• **What to produce**
Filter task. Return each line of the material that holds the string "HUBUNGI".

• **The records**
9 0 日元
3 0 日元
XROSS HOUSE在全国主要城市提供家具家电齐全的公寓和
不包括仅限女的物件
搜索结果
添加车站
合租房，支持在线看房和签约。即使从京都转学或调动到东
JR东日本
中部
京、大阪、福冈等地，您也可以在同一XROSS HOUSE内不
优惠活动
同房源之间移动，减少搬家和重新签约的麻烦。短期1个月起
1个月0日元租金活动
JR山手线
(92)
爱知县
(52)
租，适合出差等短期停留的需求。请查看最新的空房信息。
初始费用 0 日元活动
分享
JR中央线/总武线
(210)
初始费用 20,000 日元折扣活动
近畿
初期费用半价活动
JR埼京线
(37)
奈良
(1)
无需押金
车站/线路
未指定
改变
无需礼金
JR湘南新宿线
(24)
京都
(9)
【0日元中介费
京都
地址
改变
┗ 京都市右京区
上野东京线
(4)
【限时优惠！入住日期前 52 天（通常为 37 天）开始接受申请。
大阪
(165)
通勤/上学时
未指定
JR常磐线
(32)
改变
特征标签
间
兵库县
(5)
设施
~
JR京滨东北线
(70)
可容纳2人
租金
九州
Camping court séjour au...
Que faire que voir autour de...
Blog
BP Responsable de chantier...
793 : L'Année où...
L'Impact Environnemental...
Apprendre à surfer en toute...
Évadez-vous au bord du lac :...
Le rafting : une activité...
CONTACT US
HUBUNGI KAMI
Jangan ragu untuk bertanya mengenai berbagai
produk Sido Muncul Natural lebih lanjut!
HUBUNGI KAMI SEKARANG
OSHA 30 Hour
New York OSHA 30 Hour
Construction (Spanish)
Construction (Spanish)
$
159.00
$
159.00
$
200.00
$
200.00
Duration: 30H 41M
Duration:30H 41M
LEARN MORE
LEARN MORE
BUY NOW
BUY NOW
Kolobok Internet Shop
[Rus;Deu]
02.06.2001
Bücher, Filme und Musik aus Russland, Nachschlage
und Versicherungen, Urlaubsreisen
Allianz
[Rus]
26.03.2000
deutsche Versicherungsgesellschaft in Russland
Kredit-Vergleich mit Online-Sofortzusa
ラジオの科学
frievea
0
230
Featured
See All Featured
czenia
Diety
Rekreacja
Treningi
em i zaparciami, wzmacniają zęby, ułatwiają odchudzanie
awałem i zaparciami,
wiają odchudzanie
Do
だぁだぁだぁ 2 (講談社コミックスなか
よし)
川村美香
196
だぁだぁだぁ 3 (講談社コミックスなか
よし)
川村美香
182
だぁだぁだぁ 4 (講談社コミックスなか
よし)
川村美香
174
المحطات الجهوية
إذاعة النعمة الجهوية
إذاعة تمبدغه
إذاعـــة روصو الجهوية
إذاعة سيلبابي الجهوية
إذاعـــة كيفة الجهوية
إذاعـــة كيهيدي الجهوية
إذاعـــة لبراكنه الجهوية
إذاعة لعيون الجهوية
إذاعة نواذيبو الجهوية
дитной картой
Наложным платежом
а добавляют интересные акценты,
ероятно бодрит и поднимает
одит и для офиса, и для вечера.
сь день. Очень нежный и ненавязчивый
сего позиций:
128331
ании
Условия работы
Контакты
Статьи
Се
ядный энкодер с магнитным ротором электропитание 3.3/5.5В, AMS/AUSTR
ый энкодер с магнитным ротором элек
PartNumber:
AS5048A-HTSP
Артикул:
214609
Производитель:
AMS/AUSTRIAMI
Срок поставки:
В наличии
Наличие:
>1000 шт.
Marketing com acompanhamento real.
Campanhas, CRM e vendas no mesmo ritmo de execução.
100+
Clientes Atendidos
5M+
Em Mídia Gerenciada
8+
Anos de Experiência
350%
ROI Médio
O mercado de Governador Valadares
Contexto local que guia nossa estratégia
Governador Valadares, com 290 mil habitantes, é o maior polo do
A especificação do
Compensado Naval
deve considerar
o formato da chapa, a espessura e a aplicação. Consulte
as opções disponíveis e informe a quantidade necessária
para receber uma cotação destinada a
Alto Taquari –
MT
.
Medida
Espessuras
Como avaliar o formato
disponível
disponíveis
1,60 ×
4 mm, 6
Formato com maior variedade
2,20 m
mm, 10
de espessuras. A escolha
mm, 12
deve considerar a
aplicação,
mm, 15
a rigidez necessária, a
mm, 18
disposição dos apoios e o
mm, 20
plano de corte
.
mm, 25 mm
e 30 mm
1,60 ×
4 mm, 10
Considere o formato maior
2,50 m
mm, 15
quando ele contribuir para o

• **Exercise answer**
HUBUNGI KAMI
HUBUNGI KAMI SEKARANG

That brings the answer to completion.